Fossile Rohstoffe wie Heizöl werden immer knapper und teurer. Aus diesem Grund sind nachwachsende Rohstoffe unverzichtbar für eine nachhaltige Energieversorgung.

 

In der Region bietet sich Holz aus so genannten „Energiewäldern“ als alternativer Brennstoff an. Hierbei werden auf landwirtschaftlichen Flächen Bäume angepflanzt, deren Holz der Energieerzeugung dienen soll. Auf einem Hektar können somit jährlich Holz mit dem Brennstoffgehalt von umgerechnet 5000 l Heizöl angebaut werden.


Energiewälder besitzen auch noch weitere Vorteile. So werden dort Flächen extensiv bewirtschaftet, es entsteht ein neuer Lebensraum für Tiere, sie sind ein Förderer der regionalen Wirtschaft und die Energieerzeugung erfolgt CO2-neutral.


Die Bayerische Landesanstalt für Wald und Forstwirtschaft (LWF) und die Technische Universität München (TUM) haben das Projekt „KUP-Scout“ ins Leben gerufen.
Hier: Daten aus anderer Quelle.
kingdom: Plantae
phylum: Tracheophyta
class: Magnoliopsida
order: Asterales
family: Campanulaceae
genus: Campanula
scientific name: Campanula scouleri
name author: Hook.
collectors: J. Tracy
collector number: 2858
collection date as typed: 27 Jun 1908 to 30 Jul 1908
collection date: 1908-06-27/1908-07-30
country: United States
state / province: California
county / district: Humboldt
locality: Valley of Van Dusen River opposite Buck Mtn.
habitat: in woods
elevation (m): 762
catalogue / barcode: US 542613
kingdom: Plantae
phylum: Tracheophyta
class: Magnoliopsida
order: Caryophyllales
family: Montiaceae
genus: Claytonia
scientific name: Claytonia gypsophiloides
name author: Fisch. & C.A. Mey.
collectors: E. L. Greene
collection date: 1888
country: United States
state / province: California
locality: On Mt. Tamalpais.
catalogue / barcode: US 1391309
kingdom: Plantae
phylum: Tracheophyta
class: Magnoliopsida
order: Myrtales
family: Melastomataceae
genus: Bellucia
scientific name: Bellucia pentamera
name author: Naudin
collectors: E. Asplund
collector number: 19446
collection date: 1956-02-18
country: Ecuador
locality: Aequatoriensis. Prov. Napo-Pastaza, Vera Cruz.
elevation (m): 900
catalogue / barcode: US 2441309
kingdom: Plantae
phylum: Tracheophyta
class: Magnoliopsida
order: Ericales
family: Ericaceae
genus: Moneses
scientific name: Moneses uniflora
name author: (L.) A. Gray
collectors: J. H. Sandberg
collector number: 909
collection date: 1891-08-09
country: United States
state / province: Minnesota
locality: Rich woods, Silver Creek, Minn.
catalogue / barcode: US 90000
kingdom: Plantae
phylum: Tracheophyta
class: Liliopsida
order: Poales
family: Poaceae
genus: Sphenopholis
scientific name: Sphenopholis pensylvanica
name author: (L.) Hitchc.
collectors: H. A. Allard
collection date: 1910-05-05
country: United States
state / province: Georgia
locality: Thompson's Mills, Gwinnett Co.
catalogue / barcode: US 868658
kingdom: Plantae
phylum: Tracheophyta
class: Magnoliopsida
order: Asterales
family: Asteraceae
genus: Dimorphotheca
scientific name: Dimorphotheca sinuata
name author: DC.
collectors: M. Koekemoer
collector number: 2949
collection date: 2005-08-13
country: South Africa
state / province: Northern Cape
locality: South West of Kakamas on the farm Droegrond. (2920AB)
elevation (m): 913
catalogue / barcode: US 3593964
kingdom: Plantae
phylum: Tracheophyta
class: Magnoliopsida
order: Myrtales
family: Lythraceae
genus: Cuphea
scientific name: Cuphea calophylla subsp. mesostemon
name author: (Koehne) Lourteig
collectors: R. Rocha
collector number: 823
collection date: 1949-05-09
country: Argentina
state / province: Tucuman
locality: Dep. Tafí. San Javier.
Das Projektziel ist es, einen Leitfaden für die Umsetzung von KUP in der Region zu entwickeln. Durch die Nutzung von Flächenpotentialen kann somit der Anteil erneuerbarer Energien erhöht werden. Wir von Donautal Aktiv stellen als Vermittler Kontakte zu den regionalen Akteuren her.

 

Flächenpotentiale werden mit einem Geographischen Informationssystem (GIS) berechnet und in Karten dargestellt. Dabei werden Ausschluss- und Eignungskriterien ebenso wie klimatische, bodenkundliche, topographische und ökologische Gesichtspunkte berücksichtigt (Scouting).

 

Damit die Wertschöpfung in der Region erhalten bleibt, werden dementsprechend logistische Konzepte entwickelt. Die Landwirte in der Region würden dann von langfristigen Abnehmerverträgen profitieren, während die Brennstoffabnehmer eine sichere Versorgung gewährleisten können (Logistik).

 

Wichtig ist auch die Akzeptanz bei den Beteiligten und der Gesellschaft. Deshalb werden Netzwerke und Informationsveranstaltungen ins Leben gerufen. Umfragen und Workshops sollen Aufschluss über eine bestmögliche Umsetzung der Vernetzung regionaler Akteure innerhalb der Wertschöpfungskette geben (Netzwerkbildung).